You won’t see NASCAR taking the fastest driver during qualifying and make them start in the rear unless they change an engine before race day. Can you imagine what Tony Stewart, Jeff Gordon, Jimmie Johnson and the other superstars would say?
Most dirt track drivers don’t think inversions are fair. They might tell you that starting in the back is a challenge, and it really makes them feel good to win from the back, but the truth is something different. Let’s say you get to the track and it’s not a racey track. There will be little passing, if any. Just how many of those starting in the back on a track like that have the real chance to win? Drivers can be as politically correct as they want, but unless the track is tacky fast, they won’t be moving to the front from the back. Inversions should only be considered on tracks where there is a couple driving lines and passing is common. Otherwise the fans will get treated to a lot of spins via bumpers.
Lets face it, we tend to give promoters a hard time, but they have one of the most difficult jobs in dirt racing. And whether or not to choose to run inversions only adds to their dilemma. By choosing to have inversions or not the promoter is going to make someone unhappy. But ultimately that is his job.
The promoter’s job is to put on a good, entertaining show. How much fun is it for the fans when the front runners take off from the pack and lap the field in 8 laps? People are in those stands to see passing and side by side racing for position. The promoters believe that if you move the fastest cars to the rear, you will guarantee more passing and maybe even a few more wrecks. With the faster cars starting in the rear, the chances of a fan favorite getting caught up in someone else’s wreck are greater. This adds some emotion and drama to the mix. In the minds of most promoters, inversions are in the best interests of the show.
Dirt track racing fans are pretty educated in racing and they have a strong sense of right and wrong. In short, there is very little gray in their world. It’s either black or it’s white. In the case of inversions, many fans see it as a bad thing.
To many die hard fans, if you earned fast qualifier, you deserve to be in the front, and that is that. Taking the fastest qualifier, especially one of the fan favorites, and moving him to the back is pure satanic. Now let that driver get stuffed in the wall while trying to pass a slower car and the see what the fans have to say.

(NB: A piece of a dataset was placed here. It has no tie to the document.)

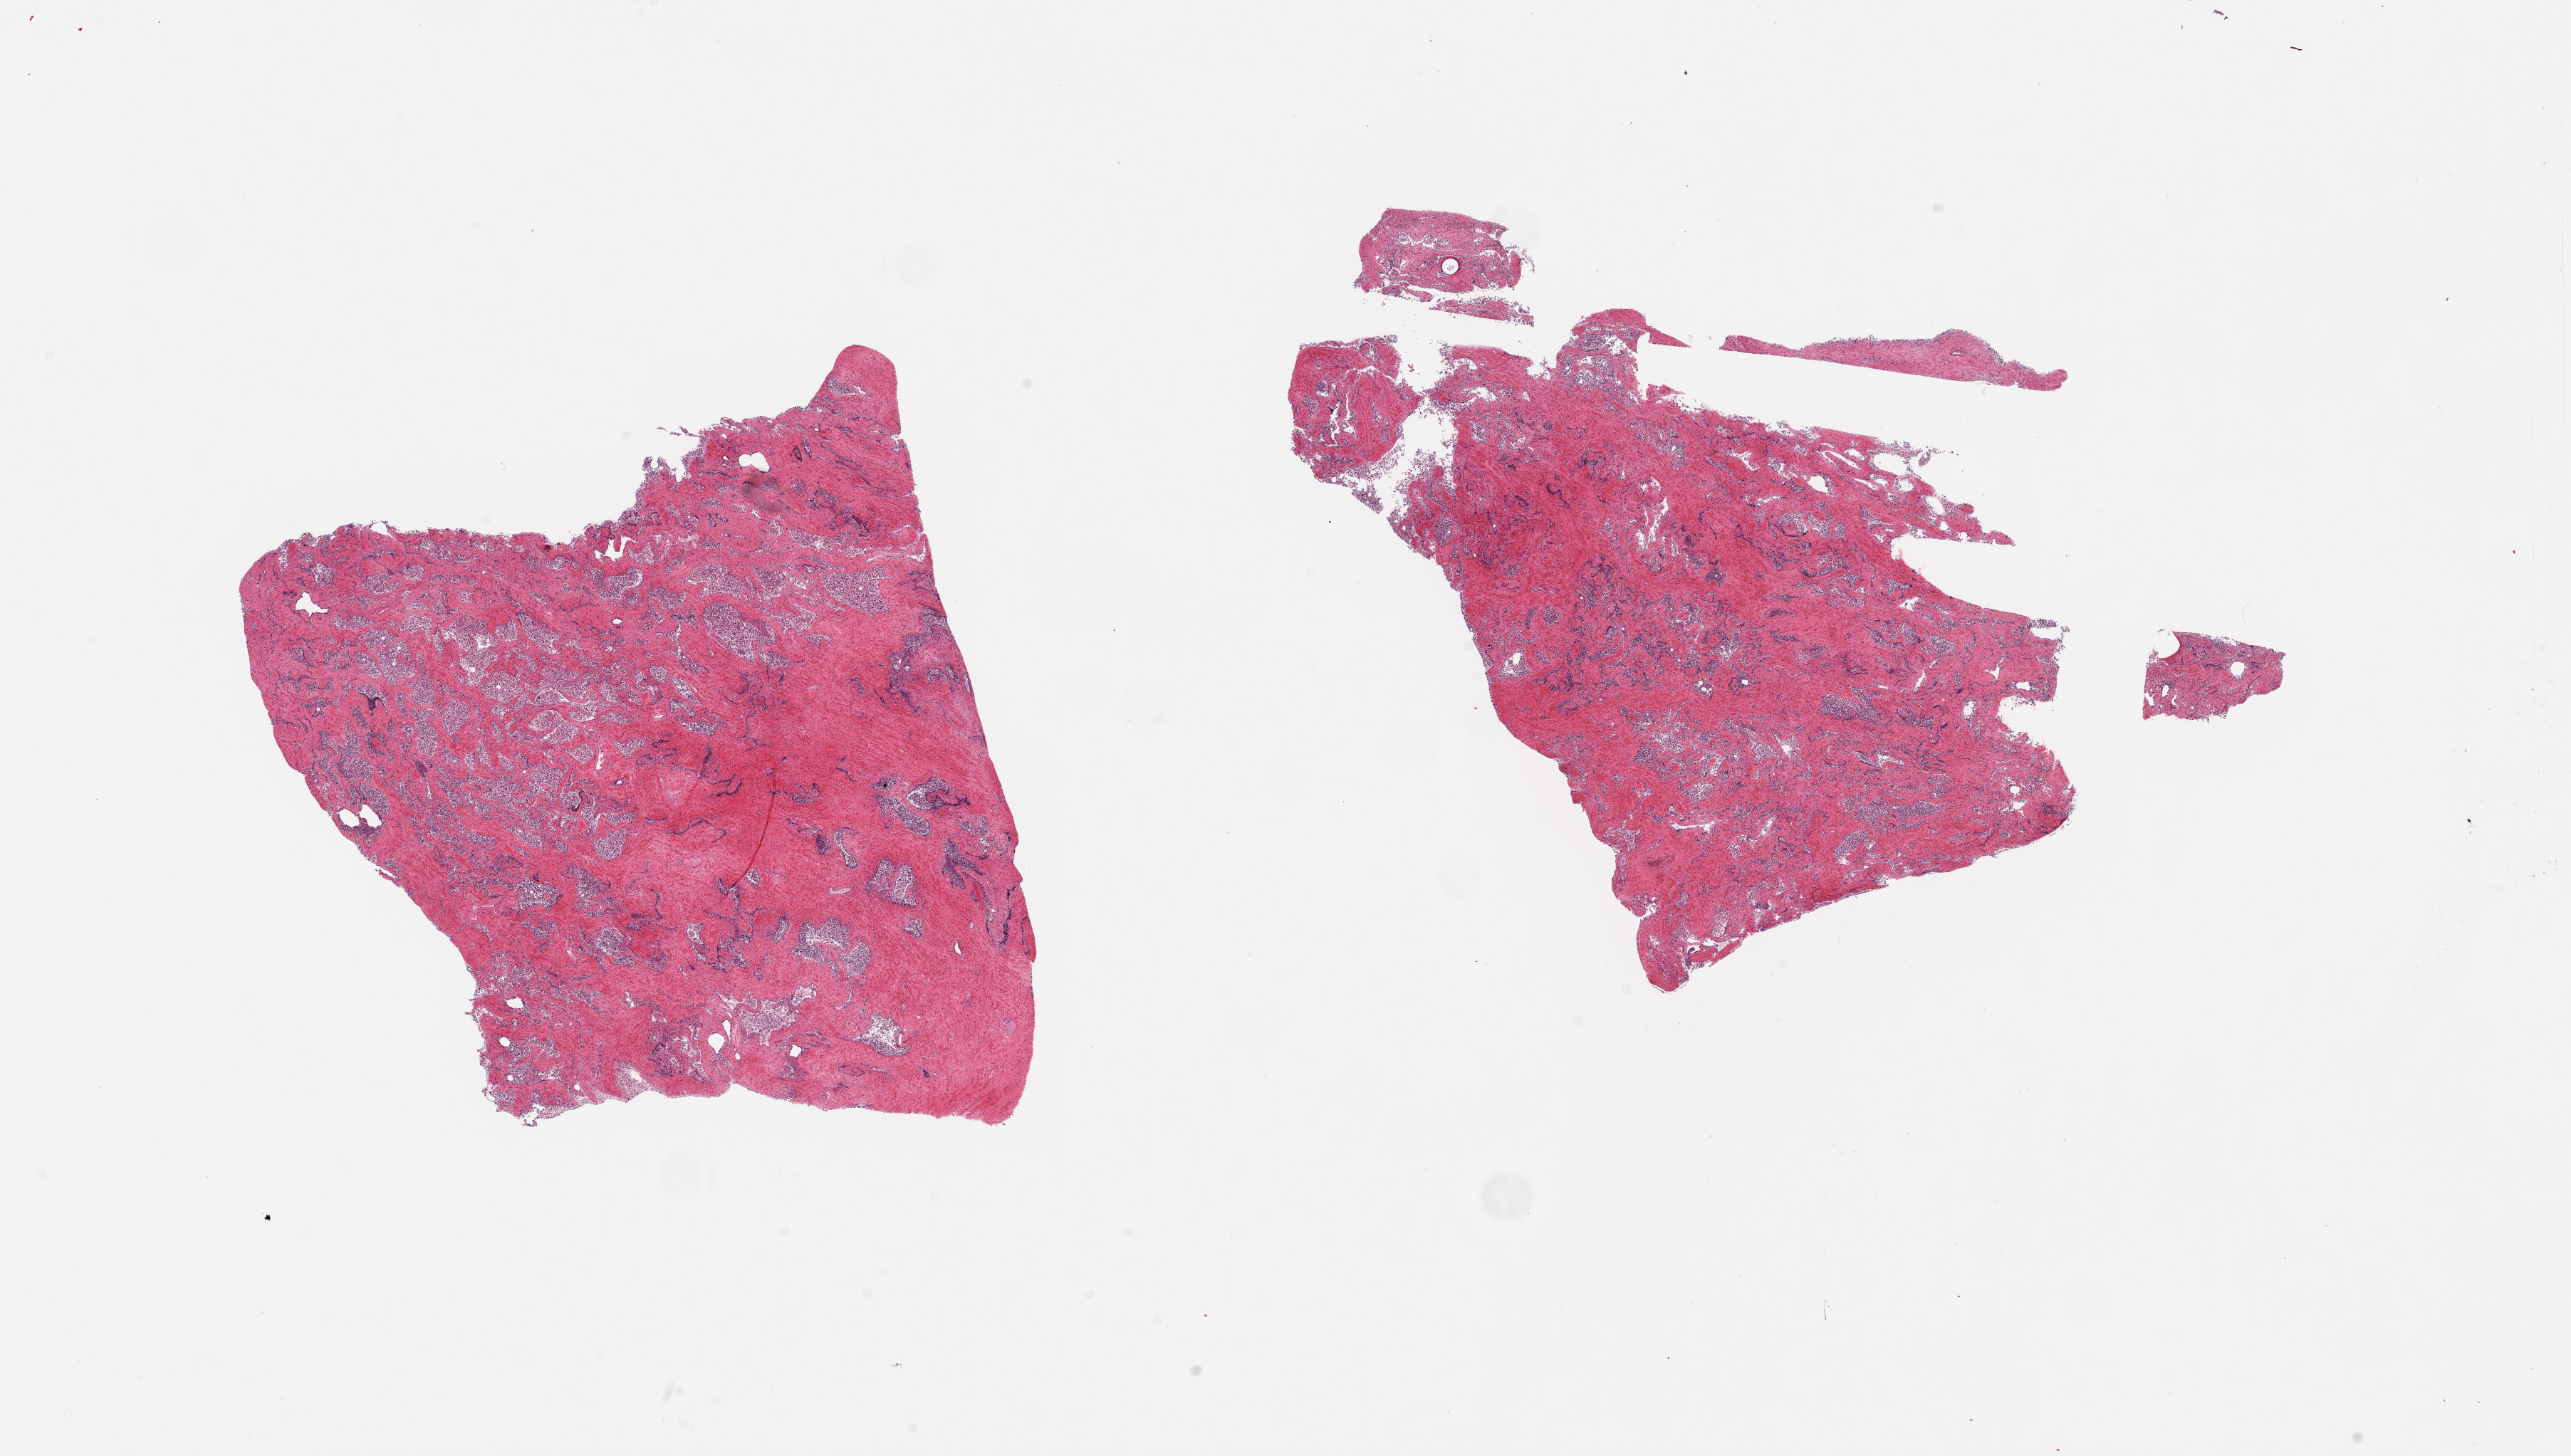
Digitized hematoxylin and eosin (H&E)-stained section — low-resolution overview of the scanned area, about 28.5 x 16.2 mm. PAXgene-fixed, paraffin-embedded tissue. Sampled site (target tissue): prostate. Tissue donor sample. Donor sex: male.
* pathologist's review note for this sample: 2 pieces; fibromuscular stroma and autolysed glands with sloughing of glandular epithelium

Do the fans get rewarded with side by side racing? Perhaps, but the hardcore fans would seemingly prefer to let racers race and may the fastest car start in the front and may the fastest car with the best skilled driver win.
Scott Bloomquist has been pretty vocal about inversions, or his displeasure with inversions. According to Bloomquist, the fans are not getting to see the true winner of a race. “Yes, the show exists. You don’t have to (invert) to make a show. People come to the track to see the fastest guy win, not to watch someone get penalized and overcome their penalty,” said Bloomquist. In that vein of thinking, Bloomquist is saying that the practice is definitely not the best practice for the drivers, promoters or even the fans.
Let me add one more thought to the question of inversions: Let’s suppose that you have a visiting driver to your track that is unfamiliar with the track’s normal conditions and he struggles during qualifying and heat racing but the team works on the car and by the time the feature rolls around, the driver has a fast setup. In the feature, the cars that were quicker during qualifying and heats are moved to the back and the driver that struggled but found a wicked fast setup is moved to the front. During the feature this driver pulls away from everyone and leads from flag to flag, never being seriously challenged for the lead.